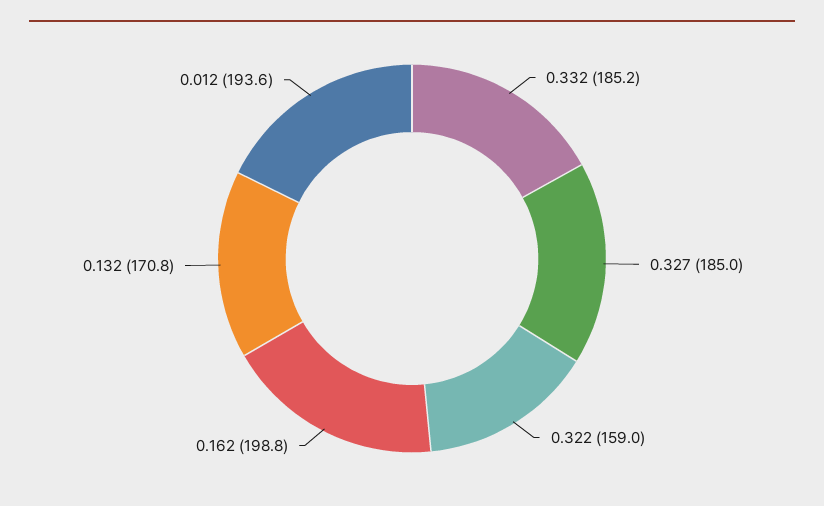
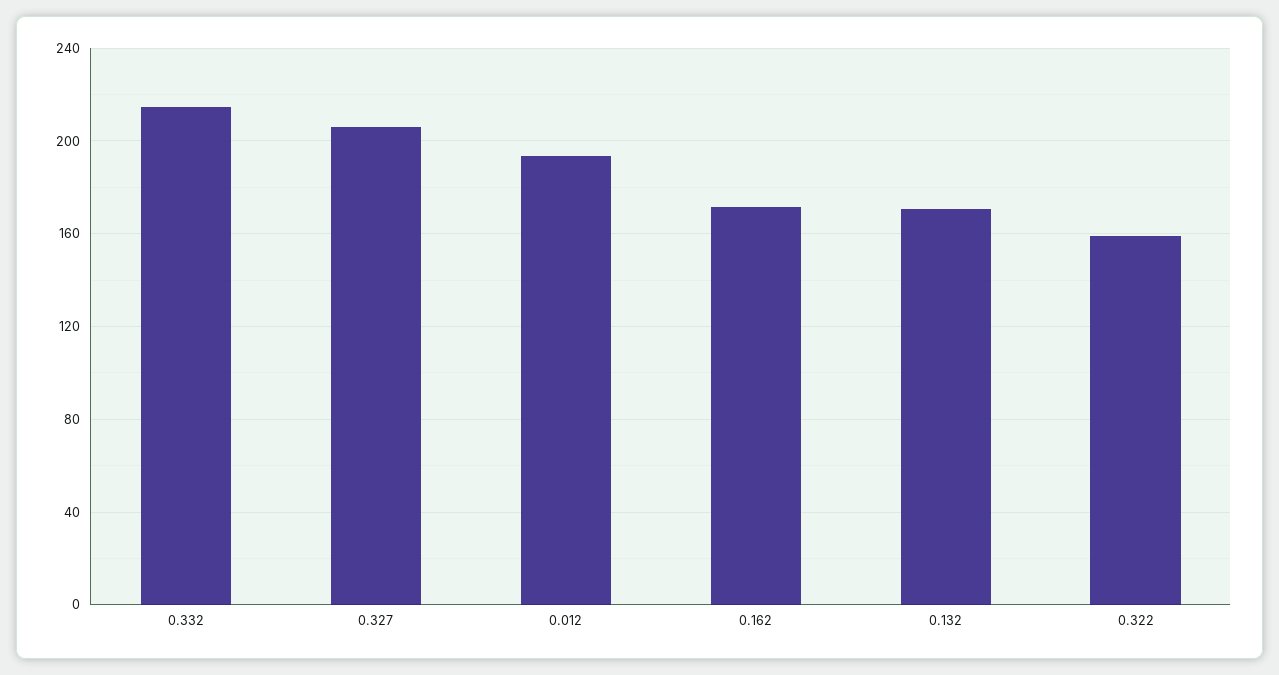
  {
-   "0.332": 185.2,
+   "0.332": 215,
-   "0.327": 185,
+   "0.327": 205,
    "0.322": 159,
-   "0.162": 198.8,
+   "0.162": 170,
    "0.132": 170.8,
    "0.012": 193.6
  }

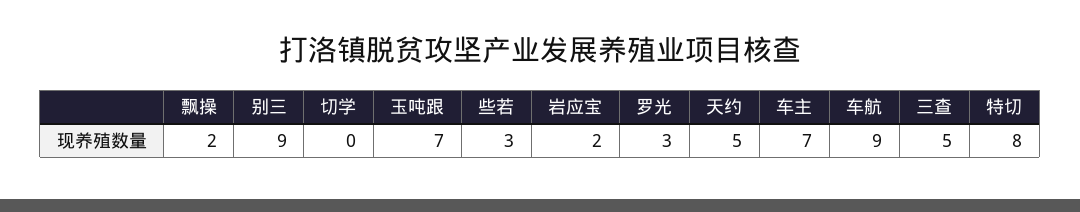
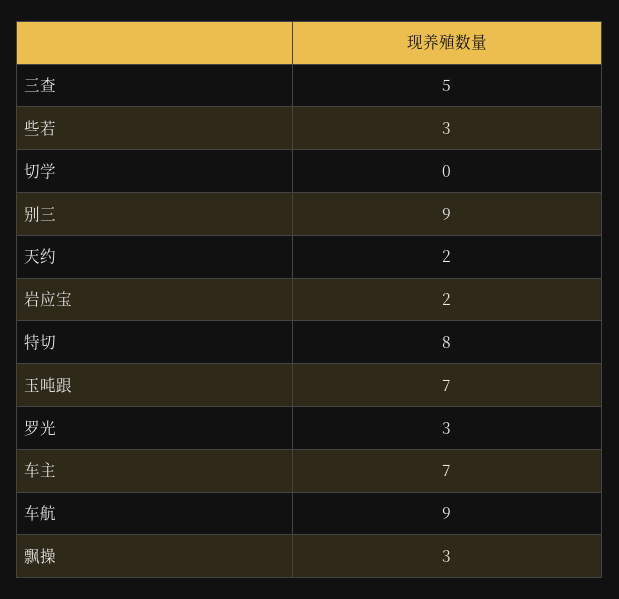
  {
-   "飘操": 2,
+   "飘操": 3,
    "别三": 9,
    "切学": 0,
    "玉吨跟": 7,
    "些若": 3,
    "岩应宝": 2,
    "罗光": 3,
-   "天约": 5,
+   "天约": 2,
    "车主": 7,
    "车航": 9,
    "三查": 5,
    "特切": 8
  }

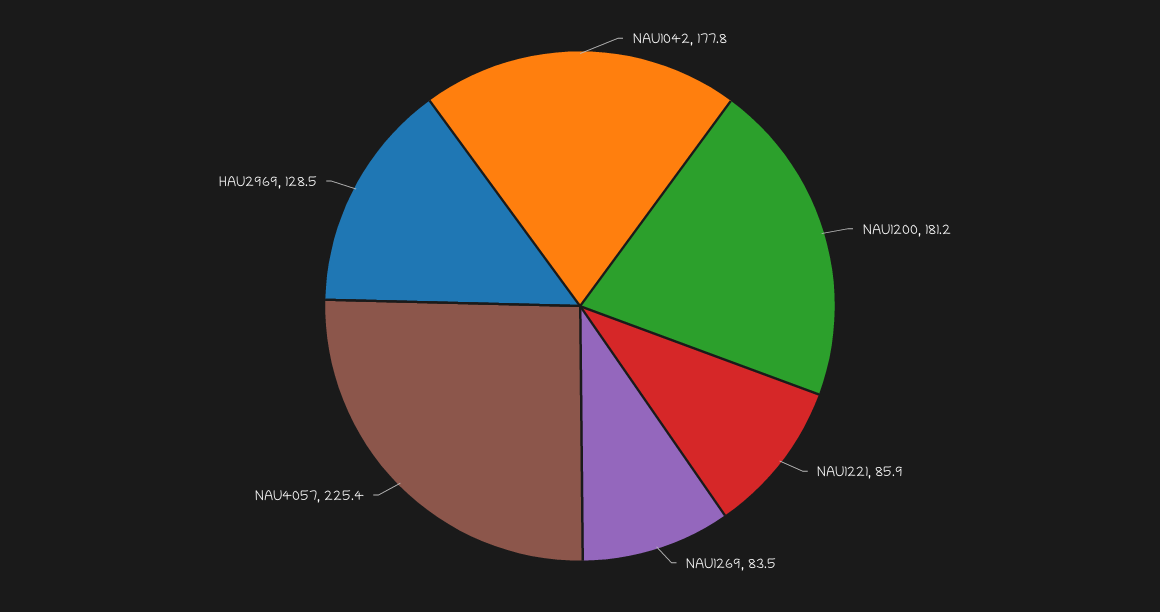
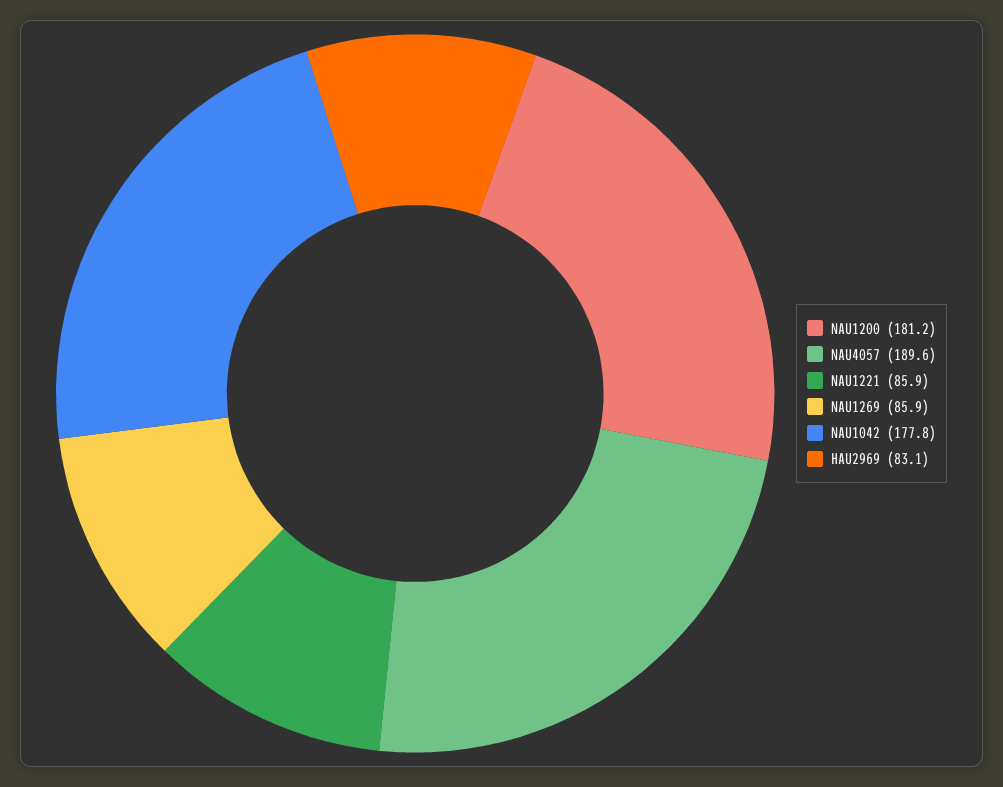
  {
    "NAU1042": 177.8,
    "NAU1200": 181.2,
    "NAU1221": 85.9,
-   "NAU1269": 83.5,
+   "NAU1269": 85.9,
-   "NAU4057": 225.4,
+   "NAU4057": 189.6,
-   "HAU2969": 128.5
+   "HAU2969": 83.1
  }

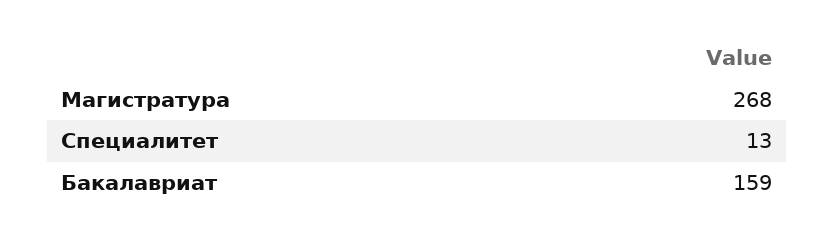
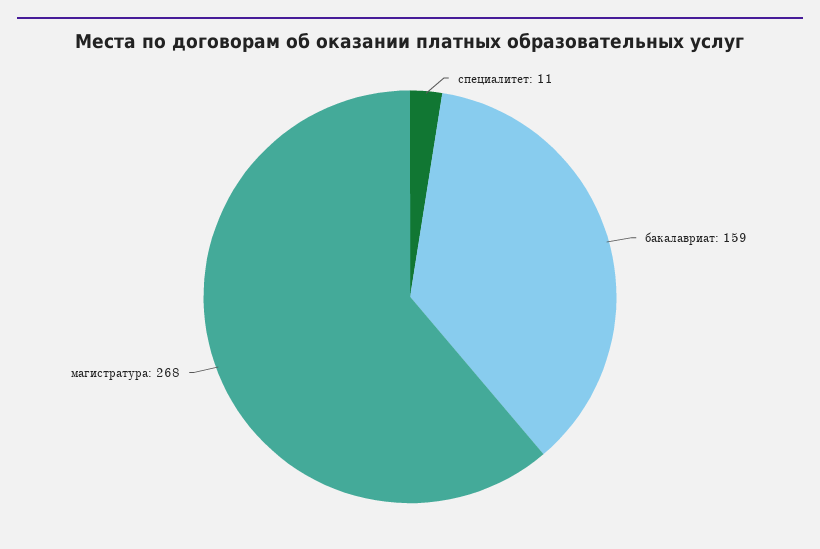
  {
    "Магистратура": 268,
-   "Специалитет": 13,
+   "Специалитет": 11,
    "Бакалавриат": 159
  }

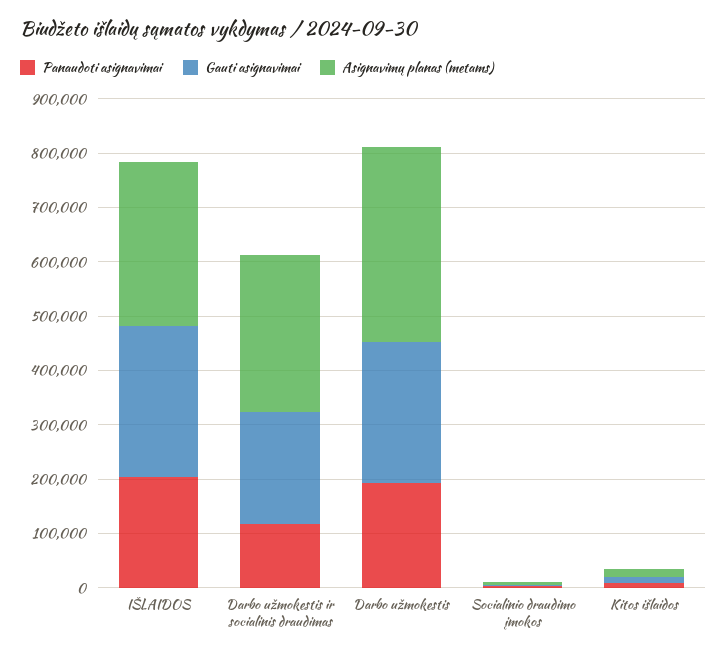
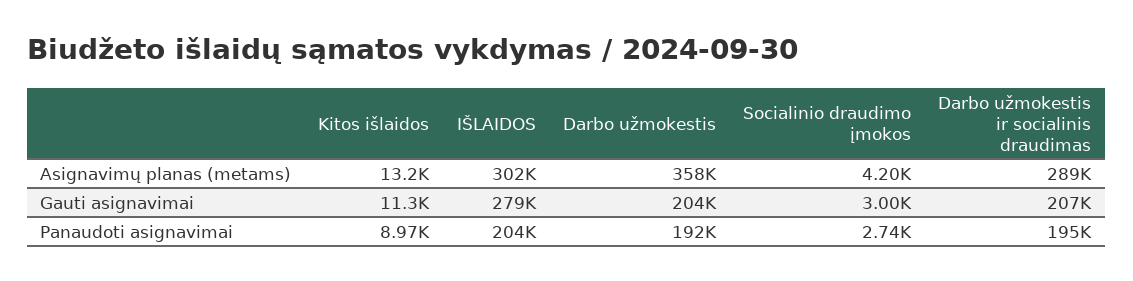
  {
    "Panaudoti asignavimai": {
      "IŠLAIDOS": 204000,
-     "Darbo užmokestis ir socialinis draudimas": 120000,
+     "Darbo užmokestis ir socialinis draudimas": 195000,
      "Darbo užmokestis": 192000,
      "Socialinio draudimo įmokos": 2740,
      "Kitos išlaidos": 8970
    },
    "Gauti asignavimai": {
      "IŠLAIDOS": 279000,
      "Darbo užmokestis ir socialinis draudimas": 207000,
-     "Darbo užmokestis": 260000,
+     "Darbo užmokestis": 204000,
      "Socialinio draudimo įmokos": 3000,
      "Kitos išlaidos": 11300
    },
    "Asignavimų planas (metams)": {
      "IŠLAIDOS": 302000,
      "Darbo užmokestis ir socialinis draudimas": 289000,
      "Darbo užmokestis": 358000,
      "Socialinio draudimo įmokos": 4200,
      "Kitos išlaidos": 13200
    }
  }

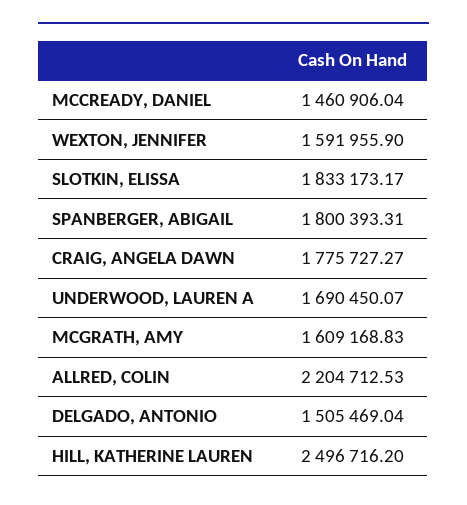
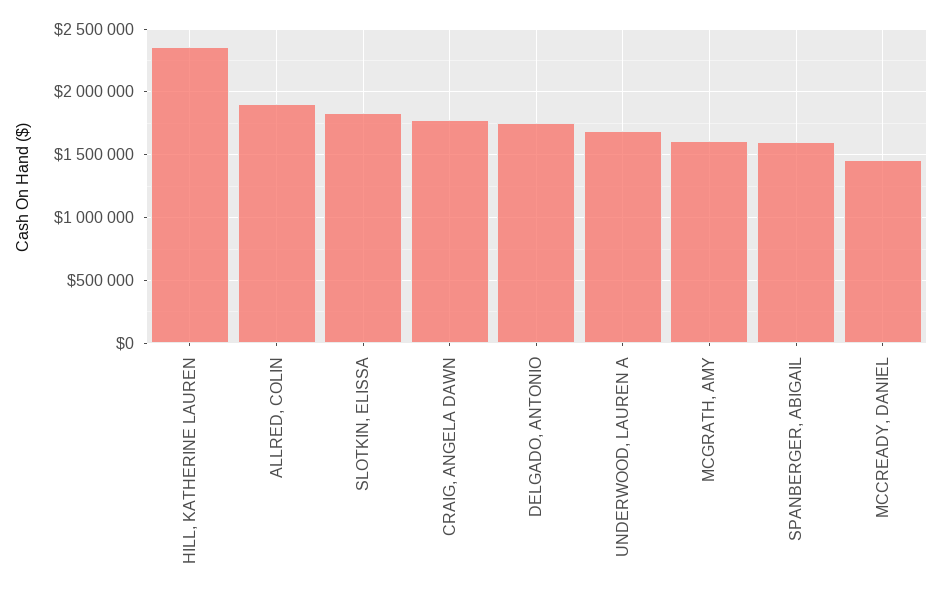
  {
    "MCCREADY, DANIEL": 1460906.04,
-   "WEXTON, JENNIFER": 1591955.9,
    "SLOTKIN, ELISSA": 1833173.17,
-   "SPANBERGER, ABIGAIL": 1800393.31,
+   "SPANBERGER, ABIGAIL": 1600000,
    "CRAIG, ANGELA DAWN": 1775727.27,
    "UNDERWOOD, LAUREN A": 1690450.07,
    "MCGRATH, AMY": 1609168.83,
-   "ALLRED, COLIN": 2204712.53,
+   "ALLRED, COLIN": 1900000,
-   "DELGADO, ANTONIO": 1505469.04,
+   "DELGADO, ANTONIO": 1750000,
-   "HILL, KATHERINE LAUREN": 2496716.2
+   "HILL, KATHERINE LAUREN": 2350000
  }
--------------------------------------------------
▶ _WORK TASK_
List all lines in the material containing the string "užmokestis".

▶ _OUTPUT_
-     "Darbo užmokestis ir socialinis draudimas": 120000,
+     "Darbo užmokestis ir socialinis draudimas": 195000,
      "Darbo užmokestis": 192000,
      "Darbo užmokestis ir socialinis draudimas": 207000,
-     "Darbo užmokestis": 260000,
+     "Darbo užmokestis": 204000,
      "Darbo užmokestis ir socialinis draudimas": 289000,
      "Darbo užmokestis": 358000,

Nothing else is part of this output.